• **PROVIDED MATERIAL**:
***
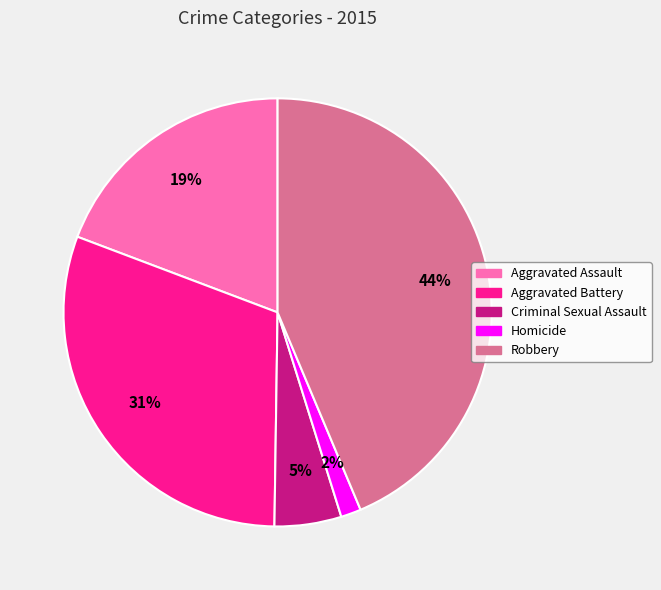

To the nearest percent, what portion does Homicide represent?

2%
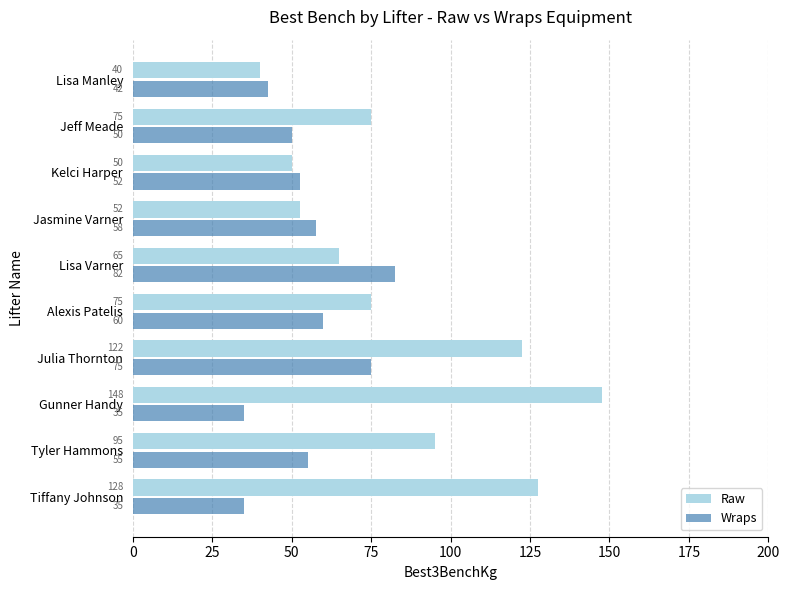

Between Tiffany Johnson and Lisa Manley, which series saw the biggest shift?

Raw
***
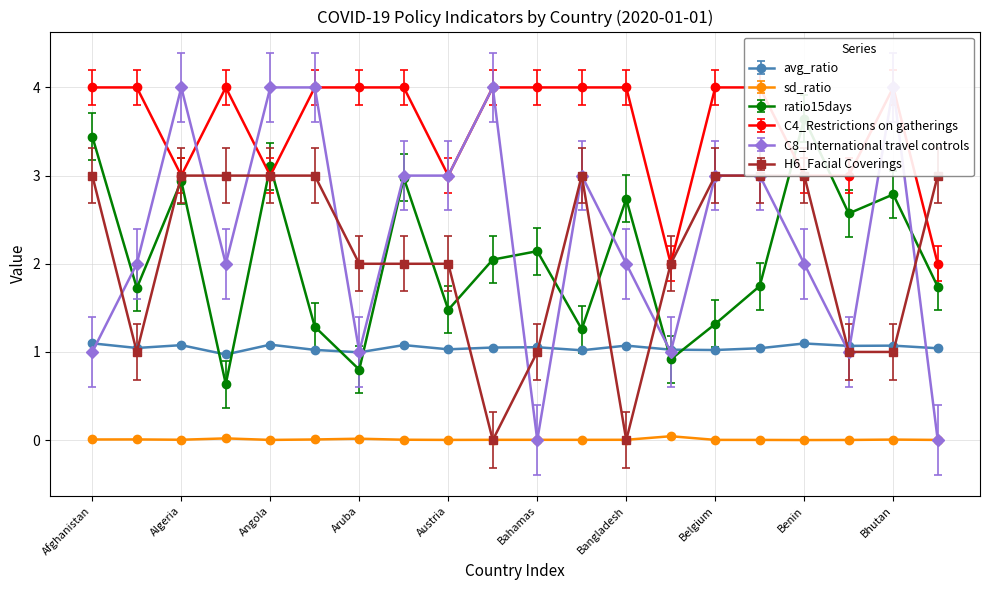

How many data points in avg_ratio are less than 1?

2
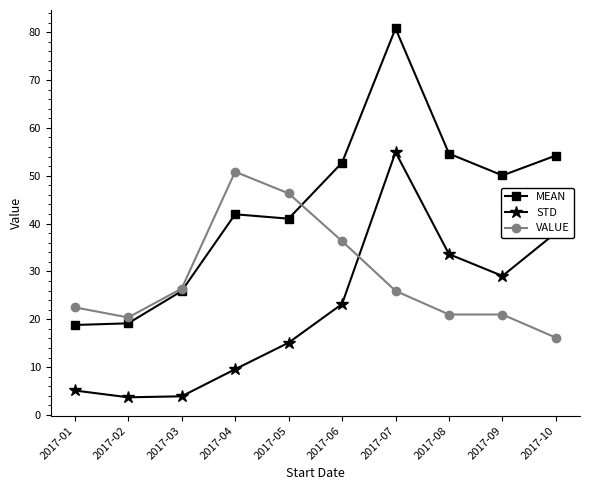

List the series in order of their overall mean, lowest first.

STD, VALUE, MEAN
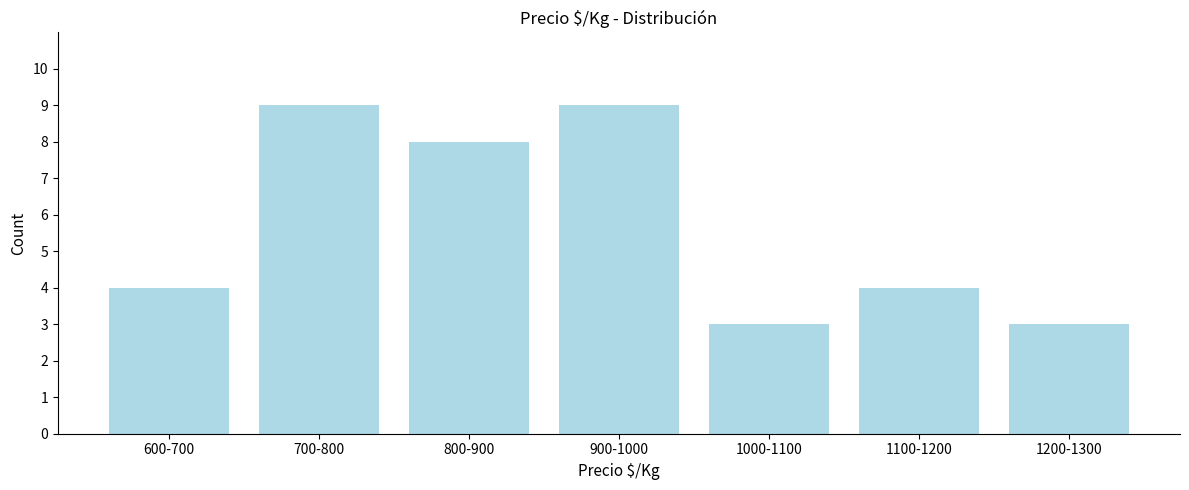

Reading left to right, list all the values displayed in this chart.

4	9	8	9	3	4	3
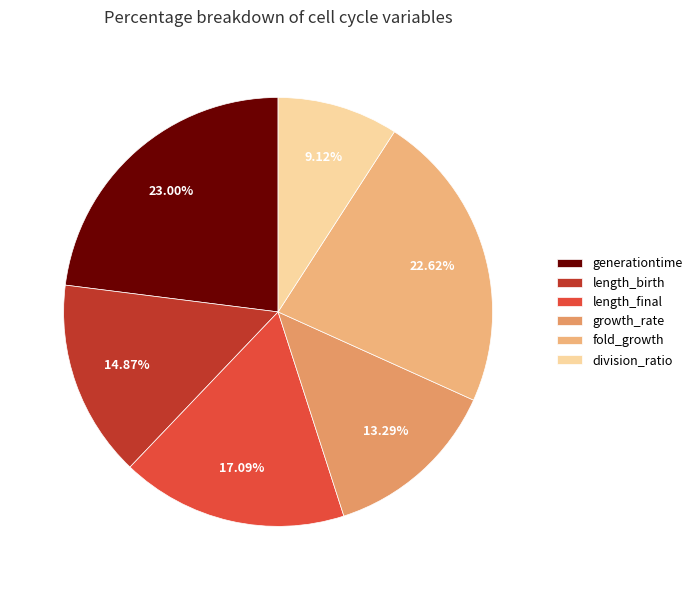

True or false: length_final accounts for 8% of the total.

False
***
• **GOAL OF THE EXERCISE**:
Print the lines of the listing from the one containing "To the nearest" up to and including the one containing "Between Tiffany Johnson", word for word, leaving out the pictures.

• **ANSWER BELOW**:
To the nearest percent, what portion does Homicide represent?

2%

Between Tiffany Johnson and Lisa Manley, which series saw the biggest shift?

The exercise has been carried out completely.